Building a Scalable Log Aggregation System with Pulsar and Elasticsearch

As distributed systems grow in complexity, managing and analyzing logs becomes a crucial part of maintaining observability, performance, and security. Traditional logging approaches often fail to scale with modern cloud-native workloads.

Enter Apache Pulsar and Elasticsearch — a powerful duo for building real-time log aggregation systems that can handle massive throughput while offering fast search and analytics.

In this blog, we’ll show how to build a scalable log aggregation pipeline using Pulsar as the log ingestion platform and Elasticsearch as the search and visualization engine.

Why Pulsar and Elasticsearch?

Apache Pulsar:

Pub-sub messaging with high throughput
Multi-tenancy and geo-replication
Tiered storage and backpressure handling
Native support for queue and topic-based ingestion

Elasticsearch:

Distributed search engine
Real-time log indexing and analytics
Kibana integration for visualization
JSON-friendly schema-less design

Together, they provide a pipeline that is:

Scalable and resilient
Real-time and searchable
Cloud-native and extensible

Architecture Overview

[Applications / Microservices]
↓
[Log Emitters: Fluent Bit / Filebeat / Custom]
↓
[Apache Pulsar Topics (logs)]
↓
[Pulsar IO Elasticsearch Sink Connector]
↓
[Elasticsearch]
↓
[Kibana Dashboards]

Step 1: Ingest Logs into Pulsar

You can emit logs to Pulsar using:

Fluent Bit with HTTP or Pulsar output plugin
Filebeat with Kafka → Pulsar bridge
Custom log appender (e.g., Log4j2 Pulsar Appender)

Example using Pulsar HTTP Producer:

curl -X POST http://localhost:8080/admin/v3/persistent/public/default/logs \
-H "Content-Type: application/json" \
-d '{"level":"INFO", "msg":"User login successful", "service":"auth-service", "ts":"2024-04-13T10:15:00Z"}'

Step 2: Set Up the Pulsar Elasticsearch Sink Connector

Use Pulsar IO to push log messages to Elasticsearch automatically.

Deploy the connector:

bin/pulsar-admin sink create \
--archive connectors/pulsar-io-elastic-search-<version>.nar \
--sink-config-file es-sink-config.json \
--name elasticsearch-sink \
--inputs logs \
--sink-type elastic_search

Sample es-sink-config.json:

{
"elasticSearchUrl": "http://elasticsearch:9200",
"indexName": "logs-index",
"typeName": "_doc",
"username": "elastic",
"password": "changeme",
"schemaEnable": false,
"batchSize": 200
}

Step 3: Define Index Mappings in Elasticsearch (Optional)
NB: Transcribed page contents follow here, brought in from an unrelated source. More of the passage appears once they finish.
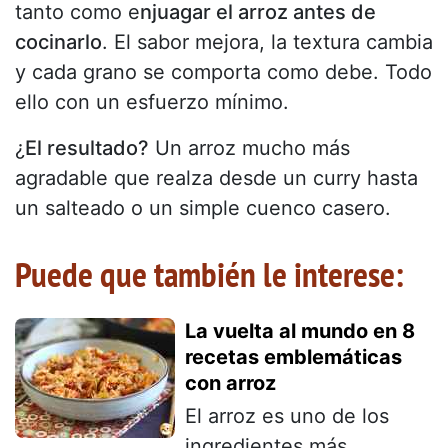
tanto como e
njuagar el arroz antes de
cocinarlo
. El sabor mejora, la textura cambia
y cada grano se comporta como debe. Todo
ello con un esfuerzo mínimo.
¿
El resultado?
Un arroz mucho más
agradable que realza desde un curry hasta
un salteado o un simple cuenco casero.
Puede que también le interese:
La vuelta al mundo en 8
recetas emblemáticas
con arroz
El arroz es uno de los
ingredientes más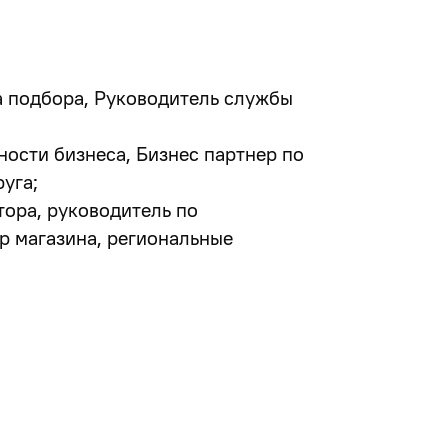
а подбора, Руководитель службы
ости бизнеса, Бизнес партнер по
уга;
ора, руководитель по
р магазина, региональные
Define a custom index mapping for structured logs:

PUT /logs-index
{
"mappings": {
"properties": {
"level": { "type": "keyword" },
"msg": { "type": "text" },
"service": { "type": "keyword" },
"ts": { "type": "date" }
}
}
}

This ensures optimized search performance and proper timestamp parsing.

Step 4: Visualize Logs in Kibana

Launch Kibana and connect to your Elasticsearch instance
Create an index pattern for logs-index
Use the Discover tab to view live logs
Build visualizations for error rates, service activity, and log levels

Real-World Use Cases

DevOps Monitoring: Track application errors, warnings, and slow requests
Security Analytics: Detect login anomalies, DDoS patterns
SRE Dashboards: Real-time latency breakdown and service traces
Compliance Auditing: Long-term retention and searchability of access logs

Performance and Scaling Tips

Enable Pulsar batching to reduce ingestion overhead
Use dedicated Pulsar topics per service or environment
Deploy multiple sink instances for parallel writes
Set index lifecycle policies in Elasticsearch to manage storage costs
Tune heap and indexing buffer sizes for high-throughput ingestion

Monitoring and Alerts

Monitor Pulsar and Elasticsearch using:

Prometheus + Grafana
Elastic APM
Pulsar Admin CLI
Log alerts via ElastAlert or Watcher

Set alerts for:

Spike in error logs
Services with no logs for extended periods
High indexing delay or search latency

Conclusion

Apache Pulsar and Elasticsearch offer a highly scalable, real-time solution for log aggregation, search, and visualization. By leveraging Pulsar IO connectors, structured log formats, and Elasticsearch analytics, you can build an end-to-end log observability stack that meets modern DevOps, SRE, and compliance needs.

This architecture scales from single microservices to global multi-tenant environments — giving you full control over your logs, from ingestion to insights.